**Task instructions**
A - In the pool cleaning robot claims, rewrite claim 7 (the one starting "7. The pool cleaning robot according to claim 3, wherein the one or more radially symmetrical rotating elements are constructed") as a short bulleted list that keeps its main facts.
B - Reproduce word for word the section of the pool cleaning robot claims that starts with the words containing "6. The pool" and ends with "of the housing.".
C - Answer these questions from the pool cleaning robot claims:
(i) According to claim 5, how is the intermediate element coupled to the housing?
(ii) In claim 6, what kind of part is the intermediate element, and where does its axis of rotation virtually intersect the housing?
(iii) According to claim 8, in which position are the rotating elements while the robot cleans the pool?

**Supplied passage**
- Opening Delimiter -

5. The pool cleaning robot according to claim 3, wherein the intermediate element is rotatably coupled to the housing.
6. The pool cleaning robot according to claim 3, wherein the intermediate element is a handle that has an axis of rotation that virtually intersects with a front lower part of the housing.
7. The pool cleaning robot according to claim 3, wherein the one or more radially symmetrical rotating elements are constructed and arranged to move between an inner position to an external position thereby changing a spatial relationship between the one or more radially symmetrical rotating elements and the housing, wherein when positioned in the external position, during the portion of the exit process, the one or more radially symmetrical rotating element protrudes from the intermediate element.
8. The pool cleaning robot according to claim 7 wherein the one or more radially symmetrical rotating elements are constructed and arranged to be positioned at the inner position in which the one or more radially symmetrical rotating elements do not protrude from the intermediate element when the pool cleaning robot cleans the pool.

- Closing Delimiter -

**Data extract**
- Opening Delimiter -

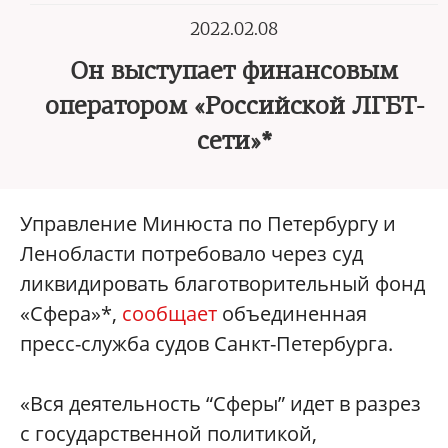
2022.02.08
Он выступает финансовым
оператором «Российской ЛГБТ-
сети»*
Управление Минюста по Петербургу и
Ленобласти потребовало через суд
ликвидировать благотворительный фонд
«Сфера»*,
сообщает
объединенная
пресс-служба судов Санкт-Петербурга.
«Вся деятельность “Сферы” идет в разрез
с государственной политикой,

- Closing Delimiter -
- Opening Delimiter -

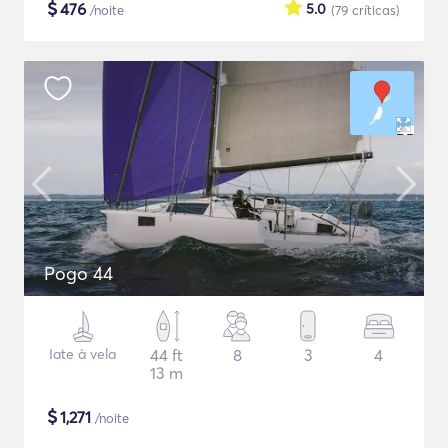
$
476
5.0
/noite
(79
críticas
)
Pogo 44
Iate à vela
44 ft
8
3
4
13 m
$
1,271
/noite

- Closing Delimiter -

**Responses**
A -
- Depends on claim 3.
- The one or more radially symmetrical rotating elements can move between an inner position and an external position.
- This movement changes their spatial relationship to the housing.
- In the external position, during the portion of the exit process, they protrude from the intermediate element.

B -
6. The pool cleaning robot according to claim 3, wherein the intermediate element is a handle that has an axis of rotation that virtually intersects with a front lower part of the housing.

C -
(i) Rotatably.
(ii) A handle; its axis of rotation virtually intersects with a front lower part of the housing.
(iii) The inner position, in which they do not protrude from the intermediate element.